• [Extrait]:
# # # # #

C’est bien le moins que de titrer cette communication autour de cette affirmation, parfaitement en phase avec les objectifs et le mode de fonctionnement du nouveau groupe de travail « Professionnalisation des acteurs de la formation » auquel j’ai le plaisir d’appartenir, en dépit d’une fréquentation, il faut bien le reconnaitre, peu assidue. Groupe de travail animé par le Centre-inffo pour faire suite au défunt groupe TTnet, pour ceux qui connaissent.
Ce n’est pas pour me déplaire de constater que survit un réseau créé il y a plus de 10 ans avec pour objectifs principaux de capitaliser, diffuser, transférer des pratiques et des connaissances sur la manière dont les formateurs, en particulier d’adultes, se professionnalisent, c’est-à-dire, dans le même temps entrent individuellement dans le métier en créant une forme d’exercice singulière et en définissent collectivement et progressivement les contours partagés.
Pour autant, force est de constater que les formes de diffusion de ce savoir partagé restent à réinventer, les faibles audiences des journées thématiques présentielles de TTnet ayant montré les limites de l’exercice. Cela s’explique sans doute en partie par la difficulté de s’extraire, ne serait-ce qu’une journée, de son travail au quotidien pour aller se ressourcer, mais pas seulement : nous développons tous, en effet, de nouvelles pratiques d’accès à l’information et de nouvelles pratiques de réseau, via Internet et les réseaux virtuels.
Progressivement, nous passons d’une information raisonnée et validée, notamment par le passage en comité de lecture des ouvrages scientifiques qui, au prix des lenteurs exaspérantes des rythmes de publication de la littérature livresque, garantissait un minimum de crédit méthodologique, à une information surabondante que d’aucuns nomment l’infobésité, peu étayée, le plus souvent construire sur le mode affectif (j’aime, j’aime pas), et sur des médias tel que le microblogging, laissant peu de place au développement des idées.
Progressivement, nous passons par ailleurs d’un réseau relativement clos de personnes cooptées « es-qualité » en fonction de leurs expertises et expériences et qui échangent entre eux lors de temps d’interactions programmés, le plus souvent en présentiel, à un réseau virtuel, « d’amis d’amis » que l’on ne connait pas nécessairement, dont on ne saisit pas toujours l’expertise mais qui tous, bien sûr, ont à dire des choses essentielles sur le sujet qui nous intéresse et qui ne manquent pas de le faire.
Que l’on ne se méprenne pas sur mon propos. Il ne s’agit pas pour moi de remettre en cause l’intérêt d’un accès gratuit, en tout lieu et à tout moment, aux sources de savoir tel que le permet Internet ; il n’est pas non plus de critiquer des outils qui permettent de s’échanger des idées, de se communiquer de l’information, et de créer du lien. J’ai suffisamment plaidé depuis des années pour la mise en place d’autres modes d’apprentissage, plus ouverts et plus flexibles, pour ne pas aujourd’hui prendre le risque de passer pour un affreux rétrograde.

# # # # #

• [Relevé]:

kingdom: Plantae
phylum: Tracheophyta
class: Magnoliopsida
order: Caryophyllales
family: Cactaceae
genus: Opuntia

# # # # #

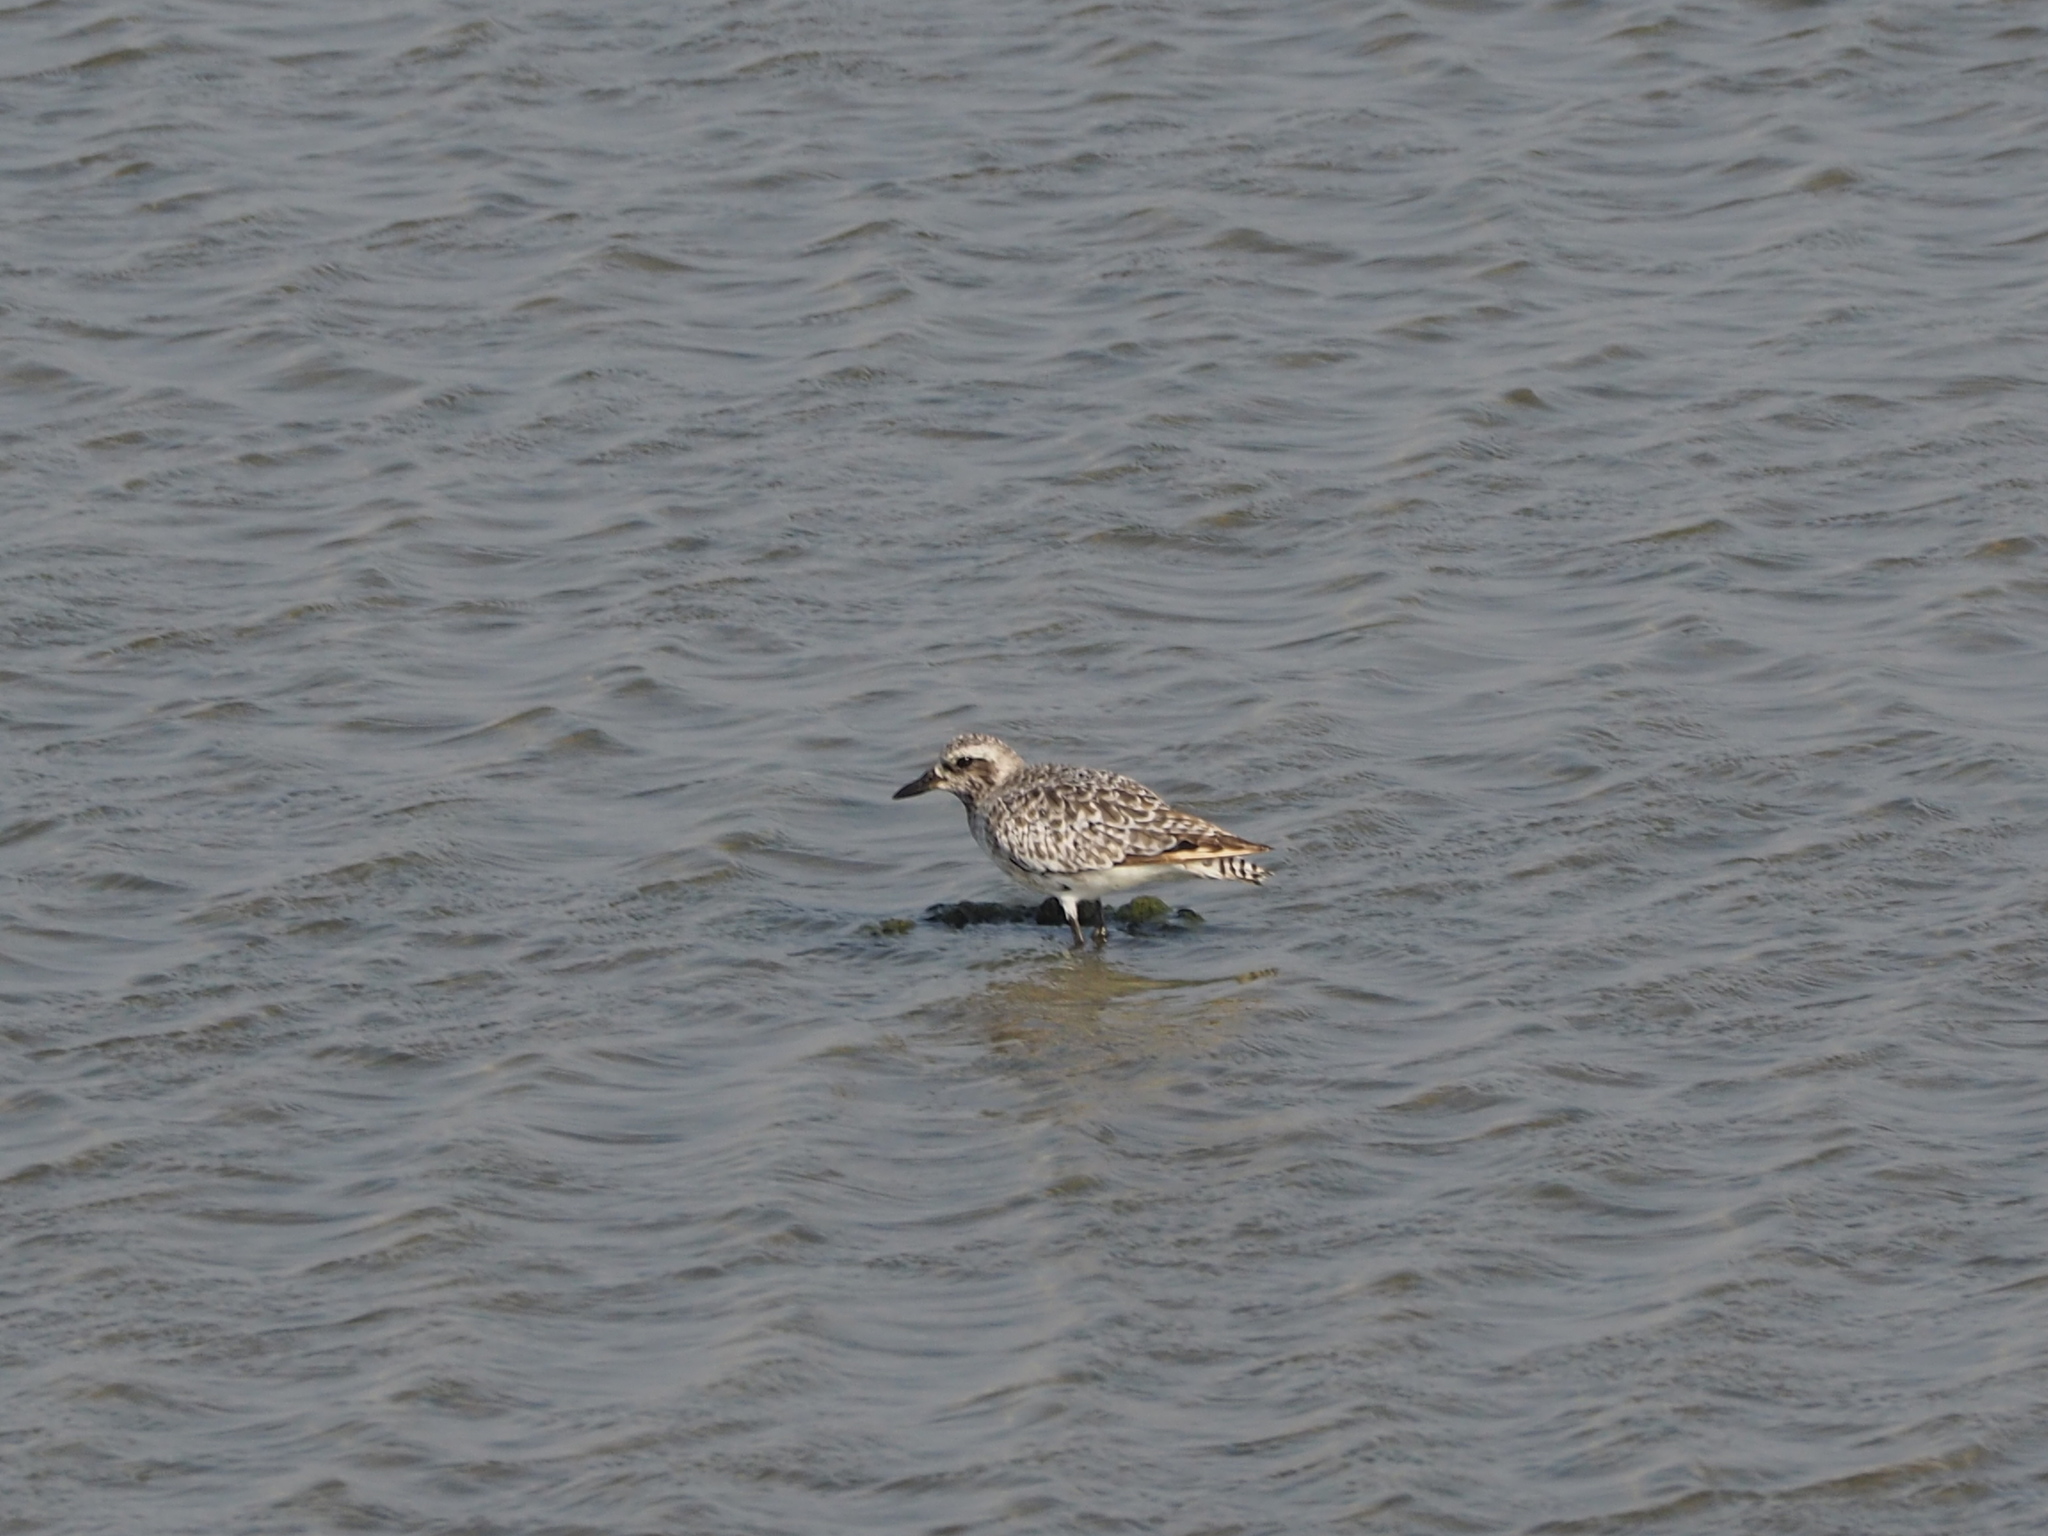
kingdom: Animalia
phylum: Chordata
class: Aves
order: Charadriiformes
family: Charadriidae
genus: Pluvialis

# # # # #

• [Consigne 1]: Dans l'extrait, relevez les verbes à l'infinitif qui énoncent les objectifs principaux du réseau créé il y a plus de 10 ans.
• [Consigne 2]: Recopiez le passage de l'extrait qui commence par « Progressivement, nous passons par » et s'arrête après « de le faire. », en substituant « numérique » à « virtuel ».
• [Consigne 3]: Poursuivez le texte sur la professionnalisation des formateurs à partir de sa dernière phrase.
Les lignes du relevé n'ont aucun lien avec l'extrait.

• [Réponse attendue 1]: capitaliser, diffuser, transférer

• [Réponse attendue 2]:
Progressivement, nous passons par ailleurs d’un réseau relativement clos de personnes cooptées « es-qualité » en fonction de leurs expertises et expériences et qui échangent entre eux lors de temps d’interactions programmés, le plus souvent en présentiel, à un réseau numérique, « d’amis d’amis » que l’on ne connait pas nécessairement, dont on ne saisit pas toujours l’expertise mais qui tous, bien sûr, ont à dire des choses essentielles sur le sujet qui nous intéresse et qui ne manquent pas de le faire.

• [Réponse attendue 3]:
Je m’interroge seulement sur le passage "du rien au tout" que nous vivons aujourd’hui : d’une rareté de l’information chèrement payée à une surabondance qui nous étouffe, et de l’isolement à une expansion infinie de contacts, au point que la e-réputation tient aujourd’hui à la longueur de sa liste d’amis, ce qui nous conduit mathématiquement, eu égard au temps dont nous disposons pour chacun, à une superficialité des échanges qui laisse peu de place à la conversation réelle, au sens où l’entend par exemple le philosophe Théodore Zeldin[1].
Dans ce sujet comme dans d’autres, tout est question de mesure, tout est question d’équilibre. Concernant la professionnalisation des formateurs, ce n’est pas l’invention de nouvelles modalités qui m’inquiète que le rejet, à leurs profits, des formes plus traditionnelles, d’autant que les formateurs, assez paradoxalement, sont des professionnels qui se forment peu.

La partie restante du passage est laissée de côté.